After about five minutes of digging, rescuers had created a hole large enough for fresh air to enter the space where they believed Collar was located. Within 20 minutes, Collar’s head was completely uncovered.

“The aggressive actions of the four members from IFD engine 43 and ladder 43 clearly gave this victim the best chance at survival and prevented critical injury,” IFD Batallion Chief Rita Reith said in a statement.

Once his head was uncovered, Collar told firefighters he was “fine” but the dirt was heavy and he could not feel his legs.

Collar said he went into the trench to install a sewer pipe and had been in the trench for about half an hour before it collapsed. He was completely buried for about 40 minutes before IFD arrived.

“He stated that as the dirt fell around him, he buffered his face with his arms which created a pocket of space underneath the dirt. He was able to breathe enough air to stay alert but was reported as having difficulty breathing at the time IFD was dispatched,” Reith said.

The IFD Collapse Rescue Team arrived at around 11:40 a.m. and continued the digging and shoring efforts needed to remove Collar from the trench.

Reith says the biggest hurdle of the rescue was removing the dirt, which was muddy, compact, and heavy. Firefighters were also challenged by the continued need to build out and adjust shoring efforts as dirt was removed from the trench.

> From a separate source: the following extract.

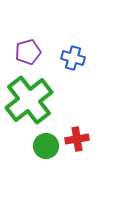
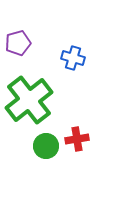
purple pentagon: moved 10 px left, 9 px up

Additional manpower from the Hancock County Technical Rescue Team and the use of shovels, hand tools, an air knife, and the Greenwood Vac Truck “were vital” to the rescue, Reith says. Collar also helped rescuers by removing dirt from around his body by hand and with a shovel.

By 2:15 p.m., Collar was said to be 95% free, with the exception of one of his legs, which was pinned underneath and against the pipe he had been installing.

Just before 2:40 p.m., almost 3 1/2 hours after rescue crews arrived, Collar was freed from the trench.

Collar was rushed to Eskenazi Hospital, where he was checked for injuries and released. He had no broken bones and no hypothermia, according to IFD.